Spaziergänge mit Schimpansen

Der Straubinger Tiergarten entstand 1937/38 im Stadtpark am Rande Straubings. Die erste Sammlung der Familie Aschenbrenner beinhaltete Fasane, Wasservögel, Pfaue, eine Nutriazucht, Füchse und Damwild. Der damalige Straubinger Oberbürgermeister Joseph Reiter war ein großer Tierfreund und trieb den Ausbau des Parks zum Tiergarten voran. Bereits im September 1938 waren drei Affen zu sehen. Freundschaftliche Beziehungen Reiters zu einem Hagenbeck-Mitarbeiter führten dazu, dass ihm der Hamburger Zoo 1940 drei junge Löwen für den Tiergarten Straubing schenkte. Während der Kriegswirren ließ sich der Dompteur Hans Lange mit seinen vier Löwen in Straubing nieder. Oberbürgermeister Reiter gewann ihn als ersten Direktor des Tiergartens, der ihn bis zu seinem Tod im Jahr 1955 leitete.

Das Jubiläumsjahr

  • Veranstaltungen

    Viele Veranstaltungen begleiten das Jubiläum. Kostenlos sind die beiden Musikabende Karneval der Tiere am 20. Juli und das Konzert der Räthousebänd am 21. Juli.

  • Kinder- und Familientag

    Am 22. Juli ist großer Kinder- und Familientag, am 9. September Zootag mit Blick hinter die Kulissen. Am 6. und 7. Oktober wird ein tierischer Hobbykünstler-, Handwerker- und Künstlermarkt veranstaltet.

  • Film

    Am 10. November wird im Kino der Film „Gesprengte Gitter – die Elefanten sind los“ gezeigt.

Nach Langes Tod war der Fortbestand des Tiergartens aus finanziellen Gründen unsicher.
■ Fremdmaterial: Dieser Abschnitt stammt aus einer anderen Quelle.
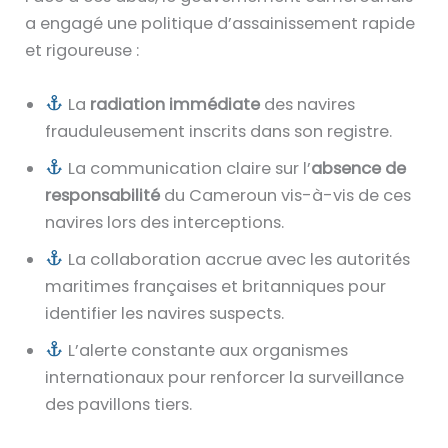
a engagé une politique d’assainissement rapide
et rigoureuse :
La
radiation immédiate
des navires
frauduleusement inscrits dans son registre.
La communication claire sur l’
absence de
responsabilité
du Cameroun vis-à-vis de ces
navires lors des interceptions.
La collaboration accrue avec les autorités
maritimes françaises et britanniques pour
identifier les navires suspects.
L’alerte constante aux organismes
internationaux pour renforcer la surveillance
des pavillons tiers.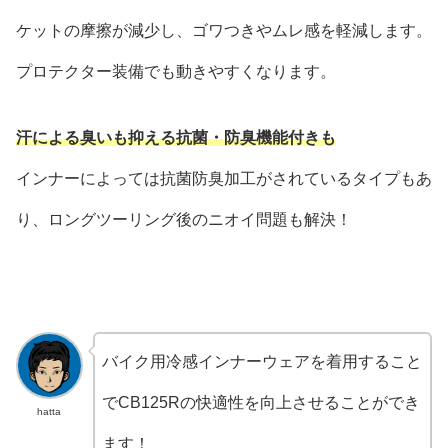
ケットの摩擦が減少し、ゴワつきやムレ感を軽減します。
プロテクター装備でも動きやすくなります。
汗による臭いも抑える抗菌・防臭機能付きも
インナーによっては抗菌防臭加工がされているタイプもあ
り、ロングツーリング後のニオイ問題も解決！
バイク用冷感インナーウェアを着用すること
でCB125Rの快適性を向上させることができ
hatta
ます！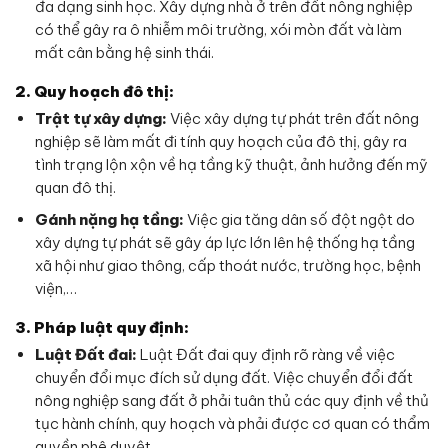
đa dạng sinh học. Xây dựng nhà ở trên đất nông nghiệp
có thể gây ra ô nhiễm môi trường, xói mòn đất và làm
mất cân bằng hệ sinh thái.
2. Quy hoạch đô thị:
Trật tự xây dựng:
Việc xây dựng tự phát trên đất nông
nghiệp sẽ làm mất đi tính quy hoạch của đô thị, gây ra
tình trạng lộn xộn về hạ tầng kỹ thuật, ảnh hưởng đến mỹ
quan đô thị.
Gánh nặng hạ tầng:
Việc gia tăng dân số đột ngột do
xây dựng tự phát sẽ gây áp lực lớn lên hệ thống hạ tầng
xã hội như giao thông, cấp thoát nước, trường học, bệnh
viện,…
3. Pháp luật quy định:
Luật Đất đai:
Luật Đất đai quy định rõ ràng về việc
chuyển đổi mục đích sử dụng đất. Việc chuyển đổi đất
nông nghiệp sang đất ở phải tuân thủ các quy định về thủ
tục hành chính, quy hoạch và phải được cơ quan có thẩm
quyền phê duyệt.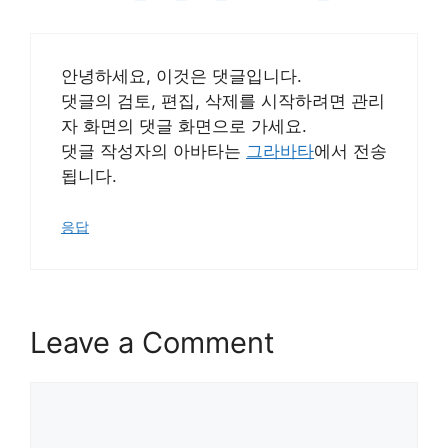
안녕하세요, 이것은 댓글입니다.
댓글의 검토, 편집, 삭제를 시작하려면 관리
자 화면의 댓글 화면으로 가세요.
댓글 작성자의 아바타는
그라바타
에서 전송
됩니다.
응답
Leave a Comment
Comment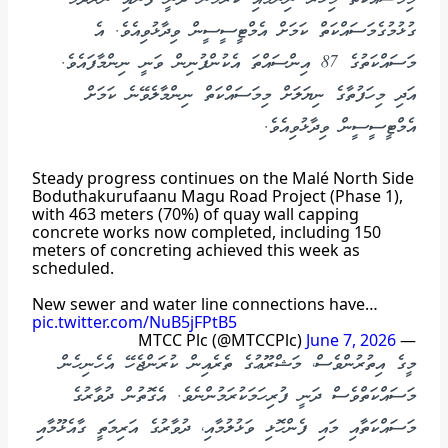
ގުޅުމުގެމަސައްކަތް ކަމަށް އެމްޓީސީސީން ވިދާޅުވިއެވެ. އެ
މަސައްކަތުގެ 87 އިންސައްތަ އެކުންފުނިން ވަނީ ނިންމާފައެވެ.
އަދި މިހަފުތާގެ ނިޔަލަށް މިމަސައްކަތް ނިންމާލެވޭނެ ކަމަށް
އެމްޓީސީސީން ވިދާޅުވިއެވެ.
Steady progress continues on the Malé North Side
Boduthakurufaanu Magu Road Project (Phase 1),
with 463 meters (70%) of quay wall capping
concrete works now completed, including 150
meters of concreting achieved this week as
scheduled.
New sewer and water line connections have…
pic.twitter.com/NuB5jFPtB5
June 7, 2026
— MTCC Plc (@MTCCPlc)
މީގެ އިތުރުންވެސް، މަޝްރޫޢުގެ ތެރެއިން ކުރަންޖެހޭ އެހެނިހެން
މަސައްކަތްވެސް ދަނީ ފުރިހަމަކުރަމުންނެވެ. އެގޮތުން ދުވާރުގެ
މަސައްކަތާއި މައި ފެންހޮޅި ވަޅުލުމާއި، ދުވާރުގެ އަރިމަތީ ގާއެޅޫމާއި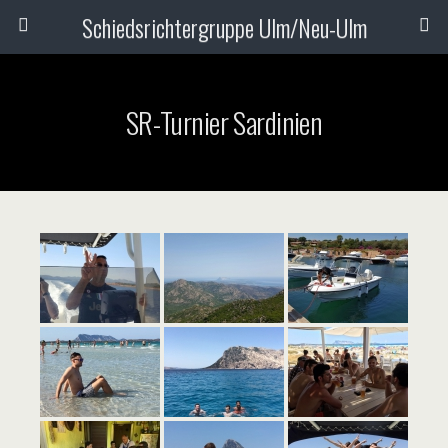
Schiedsrichtergruppe Ulm/Neu-Ulm
SR-Turnier Sardinien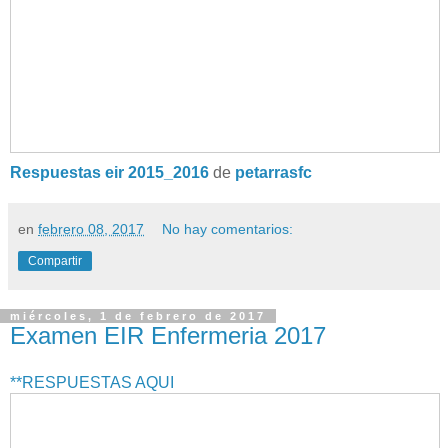
Respuestas eir 2015_2016
de
petarrasfc
en
febrero 08, 2017
No hay comentarios:
Compartir
miércoles, 1 de febrero de 2017
Examen EIR Enfermeria 2017
**RESPUESTAS AQUI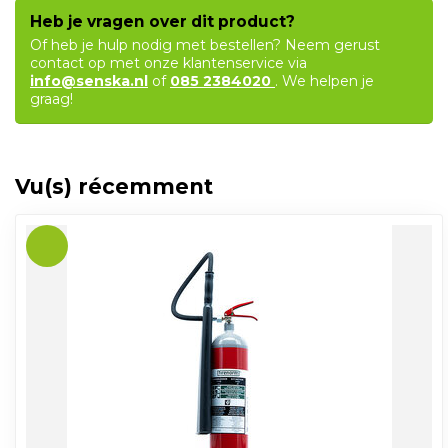
Heb je vragen over dit product?
Of heb je hulp nodig met bestellen? Neem gerust
contact op met onze klantenservice via
info@senska.nl
of
085 2384020
. We helpen je
graag!
Vu(s) récemment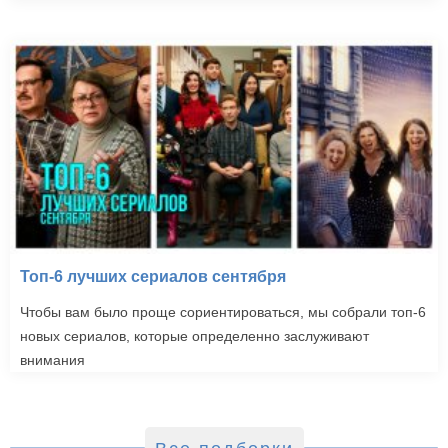
Топ-6 лучших сериалов сентября
Чтобы вам было проще сориентироваться, мы собрали топ-6
новых сериалов, которые определенно заслуживают
внимания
Man erwog sogar, die Tiere der Stadt Regensburg zu verkaufen, die damals einen Tierpark plante. Die Krise war aber nach zwei Jahren überwunden. 1957 trat Hans Schäfer die Nachfolge Langes an, ein langjähriger Mitarbeiter Professor Grzimeks im Frankfurter Zoo. Legendär waren seine Spaziergänge und Besuche im „Mooshäusl“ mit dem Schimpansen Jimmy, mit dem er sogar das Café Krönner besuchte. Diplom-Biologe Wolfgang Peter leitet den Betrieb seit 1996. Abenteuerspielplatz, jungsteinzeitliches Bauernhaus, Dannerhaus, Exotarium und diverse neue sowie renovierte Tiergehege sind nur einige der unter seiner Leitung verwirklichten Projekte.